MOSCOW, October 22 (RIA Novosti) – Russian President Vladimir Putin said Tuesday that the trademark of the terrorists responsible for Monday’s fatal bus bombing was all too familiar to Russians.
“We know well the hallmark of these people, these criminals, terrorists, at whose hands many people in our country have already died, including representatives of the Islamic clergy,” Putin said at an event dedicated to the 225th anniversary of the founding of the Central Spiritual Administration of Muslims of Russia.
The Russian president announced a minute’s silence at the event in honor of the victims of the tragedy.

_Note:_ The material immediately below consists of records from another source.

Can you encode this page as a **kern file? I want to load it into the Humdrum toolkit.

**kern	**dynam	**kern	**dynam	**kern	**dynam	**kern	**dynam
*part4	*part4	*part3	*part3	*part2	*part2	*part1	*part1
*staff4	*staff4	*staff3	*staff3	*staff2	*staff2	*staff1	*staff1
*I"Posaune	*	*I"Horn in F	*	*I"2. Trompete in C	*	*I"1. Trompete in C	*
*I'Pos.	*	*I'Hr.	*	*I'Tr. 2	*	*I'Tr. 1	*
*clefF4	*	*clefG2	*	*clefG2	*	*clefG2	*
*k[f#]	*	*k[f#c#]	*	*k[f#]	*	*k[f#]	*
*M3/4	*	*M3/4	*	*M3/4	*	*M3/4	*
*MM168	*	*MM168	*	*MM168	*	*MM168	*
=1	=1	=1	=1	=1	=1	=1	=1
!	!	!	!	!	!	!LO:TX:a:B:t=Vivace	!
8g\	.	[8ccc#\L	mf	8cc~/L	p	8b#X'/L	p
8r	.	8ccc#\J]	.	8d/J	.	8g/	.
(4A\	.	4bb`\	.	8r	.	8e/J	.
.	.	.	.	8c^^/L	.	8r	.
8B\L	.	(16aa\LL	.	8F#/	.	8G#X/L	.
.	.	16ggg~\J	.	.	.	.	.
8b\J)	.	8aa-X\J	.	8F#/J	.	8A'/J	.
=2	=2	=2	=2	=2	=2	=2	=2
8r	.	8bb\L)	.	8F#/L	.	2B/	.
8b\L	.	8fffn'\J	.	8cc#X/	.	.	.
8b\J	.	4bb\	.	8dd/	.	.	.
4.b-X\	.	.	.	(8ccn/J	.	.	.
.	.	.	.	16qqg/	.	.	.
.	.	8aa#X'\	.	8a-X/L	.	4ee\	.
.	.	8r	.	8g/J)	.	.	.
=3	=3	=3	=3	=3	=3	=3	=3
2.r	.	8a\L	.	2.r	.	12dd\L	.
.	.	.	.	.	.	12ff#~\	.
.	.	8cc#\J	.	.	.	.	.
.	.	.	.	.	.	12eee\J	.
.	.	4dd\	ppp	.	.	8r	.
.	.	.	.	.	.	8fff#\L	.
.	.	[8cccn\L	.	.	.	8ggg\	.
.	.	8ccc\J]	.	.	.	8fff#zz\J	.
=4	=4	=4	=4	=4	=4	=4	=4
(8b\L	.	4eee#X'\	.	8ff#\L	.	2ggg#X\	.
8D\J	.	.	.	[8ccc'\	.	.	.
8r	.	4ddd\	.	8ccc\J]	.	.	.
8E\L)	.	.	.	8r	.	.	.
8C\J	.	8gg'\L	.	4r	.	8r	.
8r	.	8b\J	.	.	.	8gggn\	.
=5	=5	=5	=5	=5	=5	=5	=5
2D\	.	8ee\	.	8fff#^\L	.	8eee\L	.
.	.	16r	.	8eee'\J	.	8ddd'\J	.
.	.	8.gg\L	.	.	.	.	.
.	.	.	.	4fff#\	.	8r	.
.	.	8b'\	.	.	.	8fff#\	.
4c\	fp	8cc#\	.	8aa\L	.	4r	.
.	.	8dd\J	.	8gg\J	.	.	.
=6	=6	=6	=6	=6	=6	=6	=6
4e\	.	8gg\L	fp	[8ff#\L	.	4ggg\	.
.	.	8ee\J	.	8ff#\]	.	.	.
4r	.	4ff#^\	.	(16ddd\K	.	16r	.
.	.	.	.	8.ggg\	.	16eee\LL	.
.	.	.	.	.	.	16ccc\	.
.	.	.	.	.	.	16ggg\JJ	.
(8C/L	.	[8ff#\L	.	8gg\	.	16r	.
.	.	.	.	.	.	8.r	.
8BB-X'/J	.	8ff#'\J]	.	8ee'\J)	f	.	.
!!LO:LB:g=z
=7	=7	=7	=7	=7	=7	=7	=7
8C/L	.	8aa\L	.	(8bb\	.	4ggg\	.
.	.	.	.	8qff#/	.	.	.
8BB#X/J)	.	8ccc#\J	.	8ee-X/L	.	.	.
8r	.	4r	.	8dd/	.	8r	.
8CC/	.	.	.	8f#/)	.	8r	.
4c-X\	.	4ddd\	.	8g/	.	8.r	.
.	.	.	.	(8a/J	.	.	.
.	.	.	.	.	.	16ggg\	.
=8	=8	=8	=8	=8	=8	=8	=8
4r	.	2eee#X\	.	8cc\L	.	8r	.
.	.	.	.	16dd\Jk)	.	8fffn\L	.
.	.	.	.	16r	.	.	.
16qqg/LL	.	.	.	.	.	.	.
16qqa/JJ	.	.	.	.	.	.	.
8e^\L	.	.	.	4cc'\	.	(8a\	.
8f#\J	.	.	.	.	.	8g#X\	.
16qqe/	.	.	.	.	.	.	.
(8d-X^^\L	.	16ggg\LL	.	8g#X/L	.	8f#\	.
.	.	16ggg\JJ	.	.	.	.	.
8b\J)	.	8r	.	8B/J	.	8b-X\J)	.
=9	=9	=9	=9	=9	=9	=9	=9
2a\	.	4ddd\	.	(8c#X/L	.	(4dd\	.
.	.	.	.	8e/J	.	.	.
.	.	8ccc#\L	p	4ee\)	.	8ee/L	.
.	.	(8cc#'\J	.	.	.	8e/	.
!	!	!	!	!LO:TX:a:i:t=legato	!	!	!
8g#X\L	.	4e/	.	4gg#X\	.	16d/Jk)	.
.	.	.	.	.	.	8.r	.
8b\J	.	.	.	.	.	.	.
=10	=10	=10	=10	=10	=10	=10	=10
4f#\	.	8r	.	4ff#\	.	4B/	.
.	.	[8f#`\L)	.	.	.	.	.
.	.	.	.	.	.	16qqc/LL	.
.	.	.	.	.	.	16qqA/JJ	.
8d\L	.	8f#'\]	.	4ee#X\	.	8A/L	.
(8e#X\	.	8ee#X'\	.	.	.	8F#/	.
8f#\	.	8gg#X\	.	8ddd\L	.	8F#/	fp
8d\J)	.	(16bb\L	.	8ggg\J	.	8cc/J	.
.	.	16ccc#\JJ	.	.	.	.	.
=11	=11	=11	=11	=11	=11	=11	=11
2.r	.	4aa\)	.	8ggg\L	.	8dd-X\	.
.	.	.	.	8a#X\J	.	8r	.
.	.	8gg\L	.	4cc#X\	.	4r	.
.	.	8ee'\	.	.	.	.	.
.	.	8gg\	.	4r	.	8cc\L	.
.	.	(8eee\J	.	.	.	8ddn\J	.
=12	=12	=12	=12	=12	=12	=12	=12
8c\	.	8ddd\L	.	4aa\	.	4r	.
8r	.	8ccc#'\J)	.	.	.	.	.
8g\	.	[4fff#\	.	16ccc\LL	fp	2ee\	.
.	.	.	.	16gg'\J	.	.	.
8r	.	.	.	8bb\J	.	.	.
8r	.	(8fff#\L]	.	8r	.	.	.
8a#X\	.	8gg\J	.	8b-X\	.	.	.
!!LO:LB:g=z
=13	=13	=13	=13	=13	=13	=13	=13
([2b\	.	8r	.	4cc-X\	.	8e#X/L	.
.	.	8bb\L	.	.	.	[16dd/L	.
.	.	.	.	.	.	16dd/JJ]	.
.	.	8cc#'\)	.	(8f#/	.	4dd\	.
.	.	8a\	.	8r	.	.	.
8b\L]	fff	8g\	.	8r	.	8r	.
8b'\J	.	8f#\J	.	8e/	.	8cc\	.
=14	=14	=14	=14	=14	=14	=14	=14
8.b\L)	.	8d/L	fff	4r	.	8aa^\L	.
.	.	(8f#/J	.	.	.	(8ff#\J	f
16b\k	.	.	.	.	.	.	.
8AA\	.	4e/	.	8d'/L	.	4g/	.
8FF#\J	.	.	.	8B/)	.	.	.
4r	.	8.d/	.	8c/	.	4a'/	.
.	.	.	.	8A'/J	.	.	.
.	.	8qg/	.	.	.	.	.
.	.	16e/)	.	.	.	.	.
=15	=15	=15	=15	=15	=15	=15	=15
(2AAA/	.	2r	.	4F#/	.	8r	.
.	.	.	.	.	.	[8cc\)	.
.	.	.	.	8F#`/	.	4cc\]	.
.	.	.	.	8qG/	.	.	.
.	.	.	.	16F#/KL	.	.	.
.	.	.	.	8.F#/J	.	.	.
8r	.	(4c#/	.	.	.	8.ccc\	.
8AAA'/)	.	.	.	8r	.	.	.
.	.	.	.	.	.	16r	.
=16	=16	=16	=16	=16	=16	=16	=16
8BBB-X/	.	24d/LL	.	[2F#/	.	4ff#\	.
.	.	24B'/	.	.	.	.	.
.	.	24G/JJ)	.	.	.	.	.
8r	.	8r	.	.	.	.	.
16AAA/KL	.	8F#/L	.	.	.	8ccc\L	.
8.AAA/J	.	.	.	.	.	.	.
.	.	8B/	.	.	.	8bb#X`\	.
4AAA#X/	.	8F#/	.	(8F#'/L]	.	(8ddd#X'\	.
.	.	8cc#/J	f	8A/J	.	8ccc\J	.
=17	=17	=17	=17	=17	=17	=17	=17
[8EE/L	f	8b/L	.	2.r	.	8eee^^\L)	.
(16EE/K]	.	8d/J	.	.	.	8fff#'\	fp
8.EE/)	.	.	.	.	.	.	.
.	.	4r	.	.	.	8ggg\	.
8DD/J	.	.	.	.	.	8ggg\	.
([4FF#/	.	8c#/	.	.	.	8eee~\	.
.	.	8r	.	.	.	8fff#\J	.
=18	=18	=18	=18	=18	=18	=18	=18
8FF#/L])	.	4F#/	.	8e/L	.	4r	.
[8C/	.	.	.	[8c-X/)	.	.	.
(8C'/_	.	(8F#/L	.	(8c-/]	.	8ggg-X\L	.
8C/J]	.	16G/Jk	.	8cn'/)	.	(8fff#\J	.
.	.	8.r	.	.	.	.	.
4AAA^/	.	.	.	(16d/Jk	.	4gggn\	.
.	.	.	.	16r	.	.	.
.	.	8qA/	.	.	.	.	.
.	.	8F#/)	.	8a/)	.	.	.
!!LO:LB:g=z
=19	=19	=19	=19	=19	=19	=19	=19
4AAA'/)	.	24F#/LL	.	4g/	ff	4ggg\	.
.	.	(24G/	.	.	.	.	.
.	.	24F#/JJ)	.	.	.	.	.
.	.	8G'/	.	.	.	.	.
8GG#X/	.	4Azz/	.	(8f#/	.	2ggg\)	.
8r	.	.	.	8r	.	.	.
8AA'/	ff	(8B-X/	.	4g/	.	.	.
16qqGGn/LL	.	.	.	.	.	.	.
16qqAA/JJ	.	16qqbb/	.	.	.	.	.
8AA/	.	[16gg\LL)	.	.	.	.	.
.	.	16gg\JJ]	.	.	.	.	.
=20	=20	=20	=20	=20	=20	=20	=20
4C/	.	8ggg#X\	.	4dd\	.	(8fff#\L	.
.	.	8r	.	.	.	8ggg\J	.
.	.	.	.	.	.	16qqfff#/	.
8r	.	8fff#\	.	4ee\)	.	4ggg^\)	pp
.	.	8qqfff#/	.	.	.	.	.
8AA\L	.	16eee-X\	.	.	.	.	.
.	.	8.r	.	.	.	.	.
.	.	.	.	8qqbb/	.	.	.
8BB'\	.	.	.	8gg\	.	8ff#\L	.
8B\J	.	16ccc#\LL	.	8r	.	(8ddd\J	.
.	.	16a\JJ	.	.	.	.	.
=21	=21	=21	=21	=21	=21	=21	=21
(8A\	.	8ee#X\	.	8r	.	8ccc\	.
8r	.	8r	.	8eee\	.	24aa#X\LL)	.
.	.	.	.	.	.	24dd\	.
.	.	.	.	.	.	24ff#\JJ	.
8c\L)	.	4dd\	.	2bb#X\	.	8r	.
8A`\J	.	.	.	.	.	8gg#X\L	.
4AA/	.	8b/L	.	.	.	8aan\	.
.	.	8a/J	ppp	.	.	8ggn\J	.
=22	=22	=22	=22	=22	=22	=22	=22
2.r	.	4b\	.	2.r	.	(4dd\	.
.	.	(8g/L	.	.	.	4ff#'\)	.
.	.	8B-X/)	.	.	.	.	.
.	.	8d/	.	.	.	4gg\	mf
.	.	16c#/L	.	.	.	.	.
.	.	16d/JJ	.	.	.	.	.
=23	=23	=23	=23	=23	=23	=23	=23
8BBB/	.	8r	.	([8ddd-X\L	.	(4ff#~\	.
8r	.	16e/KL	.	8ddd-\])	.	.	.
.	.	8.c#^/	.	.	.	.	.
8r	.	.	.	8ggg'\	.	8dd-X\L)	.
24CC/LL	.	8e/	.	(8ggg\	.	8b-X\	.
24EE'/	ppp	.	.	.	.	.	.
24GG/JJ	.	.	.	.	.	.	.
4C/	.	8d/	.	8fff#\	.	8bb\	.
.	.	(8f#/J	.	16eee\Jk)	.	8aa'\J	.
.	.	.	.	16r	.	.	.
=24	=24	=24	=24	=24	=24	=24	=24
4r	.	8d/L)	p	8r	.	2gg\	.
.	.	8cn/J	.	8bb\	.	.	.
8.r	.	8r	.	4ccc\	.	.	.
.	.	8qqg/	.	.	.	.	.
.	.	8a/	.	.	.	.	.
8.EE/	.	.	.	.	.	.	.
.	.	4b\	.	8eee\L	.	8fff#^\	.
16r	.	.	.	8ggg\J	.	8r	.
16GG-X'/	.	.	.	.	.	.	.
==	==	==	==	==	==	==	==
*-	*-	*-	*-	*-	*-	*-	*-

Investigators believe that the explosion on a bus in the southern city of Volgograd on Monday afternoon that killed six people and injured about 30 others was set off by a female suicide bomber, whom authorities have identified as 30-year-old Naida Asiyalova. No group has yet claimed responsibility for the attack.
According to an image of the alleged bomber’s passport released by police, Asiyalova was from Russia’s southern republic of Dagestan – an epicenter of Russia’s Islamist insurgency in the North Caucasus, where attacks on security forces, police and civilians occur regularly, generated by ethnic, religious and political rivalries, as well as poverty and corruption.
The insurgency fueled a series of bloody post-Soviet separatist wars in the neighboring republic of Chechnya in the 1990s, and militant groups fighting for an independent Islamic state in the Caucasus have claimed responsibility for a series of terrorist attacks – often carried out by female suicide bombers – on transport and other public places around Russia in the past two decades.